I stood there, frozen, watching this man I'd let into my bed paint my walls with his blood while accusing me of thinking he had a death sentence.

Just... fucking insane.

I called 911 again. Because apparently that was becoming my signature move with Gary. Cops came. Same exhausted looks. Locked him up overnight this time.
[BEAT]

That should have been a strong enough warning, right? Your boyfriend—I had no idea what we were, honestly—just gave you a blood mural and a side of potential biohazard exposure.

Normal people would run. Normal people would change their locks, get a restraining order, maybe move to a different state.

But no.
We got back together.

Wow.
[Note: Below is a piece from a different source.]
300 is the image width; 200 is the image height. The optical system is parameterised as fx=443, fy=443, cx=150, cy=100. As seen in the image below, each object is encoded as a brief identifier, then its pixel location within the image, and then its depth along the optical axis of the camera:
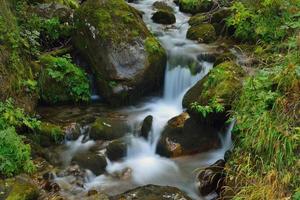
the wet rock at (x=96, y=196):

So fucked up looking back at it.

But that's the thing about addiction and trauma—they don't operate on logic. They operate on whatever broken wiring convinces you that chaos feels like home, that danger feels like love, that nearly dying is just another Tuesday.

I didn't see red flags. I saw passion. Intensity. A connection so raw it felt real—which, technically, it was. You can't fake someone trying to murder you. Twice. That's genuine commitment to the relationship.

Most guys won't even text back. [SLIGHT LAUGH]
Looking back, I realize the bar for "true love" was literally on the floor. Actually, lower than the floor—it was in the blood-smeared drywall. And I still somehow managed to limbo under it while holding a vodka bottle and calling it romance.

But hey, at least the sex was good. And he always showed up. Sure, sometimes he showed up with a knife and a psychotic break, but consistency counts for something, right?